- What is expected: In the listing below, start your output at the line with "[228,473,241,482] at -> (210, 700) none" and end it after the line with "[162,522,208,535] enough -> (171, 763) none", copying every line exactly.

Exercise data START

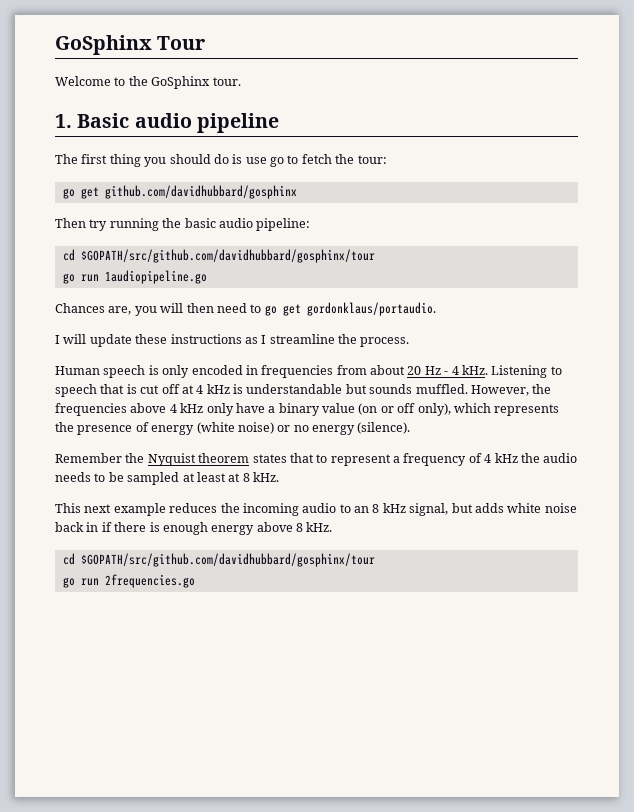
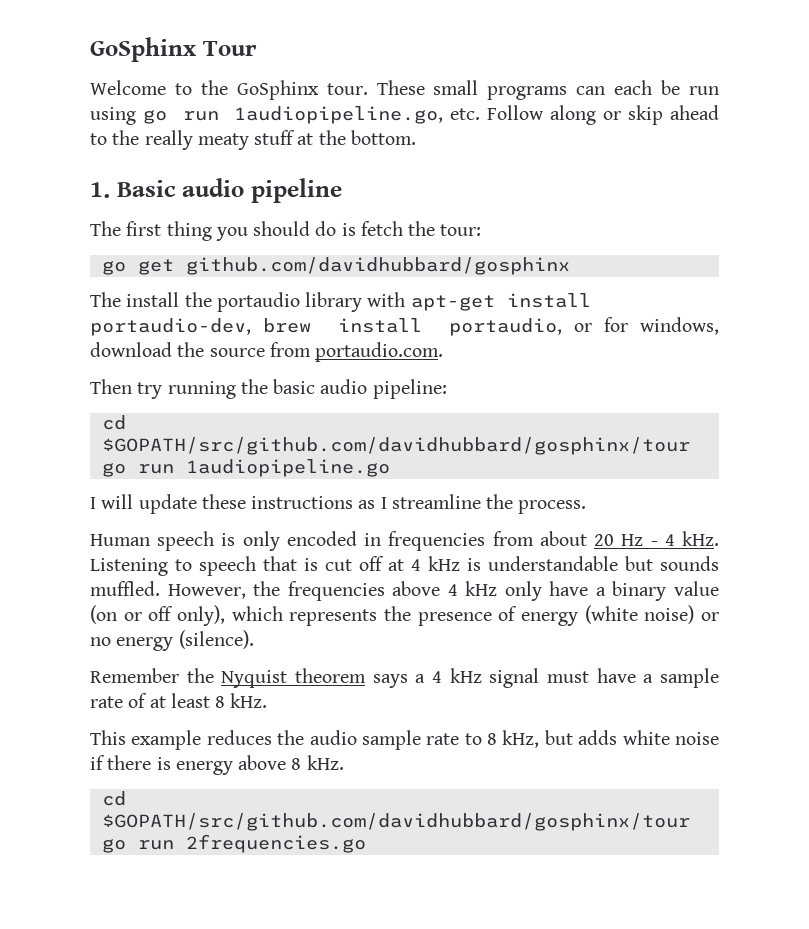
(241, 81) none -> [376,80,719,100] [90,105,719,125] [90,130,416,150] These small programs can each be run using go run 1audiopipeline.go, etc. Follow along or skip ahead to the really meaty stuff at the bottom.
[245,155,299,167] use go to -> (356, 229) none
(297, 192) none -> [90,292,591,312] [90,317,719,336] [90,342,444,362] // The install the portaudio library with apt-get install portaudio-dev, brew install portaudio, or for windows, download the source from portaudio.com.
[55,302,436,316] // Chances are, you will then need to go get gordonklaus/portaudio. -> (390, 468) none
[252,453,578,466] [55,472,180,485] states that to represent a frequency of 4 kHz the audio needs to be sampled -> [372,668,719,688] [90,693,148,708] says a 4 kHz signal must have a sample rate of
[228,473,241,482] at -> (210, 700) none
[84,504,112,513] next -> (126, 737) none
[242,503,449,516] incoming audio to an 8 kHz signal, -> [309,730,540,750] audio sample rate to 8 kHz,
[55,522,99,532] back in -> (719, 738) none
[162,522,208,535] enough -> (171, 763) none

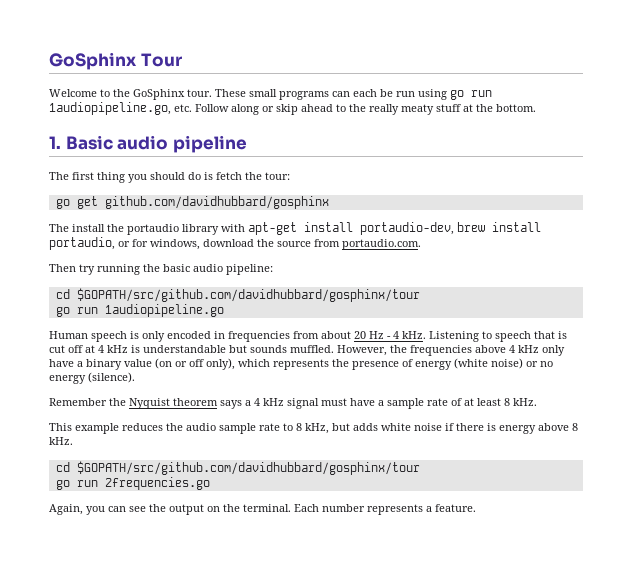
[90,494,587,514] // I will update these instructions as I streamline the process. -> (224, 310) none
(366, 843) none -> [49,504,476,515] // Again, you can see the output on the terminal. Each number represents a feature.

Exercise data END

- Completed exercise:
[228,473,241,482] at -> (210, 700) none
[84,504,112,513] next -> (126, 737) none
[242,503,449,516] incoming audio to an 8 kHz signal, -> [309,730,540,750] audio sample rate to 8 kHz,
[55,522,99,532] back in -> (719, 738) none
[162,522,208,535] enough -> (171, 763) none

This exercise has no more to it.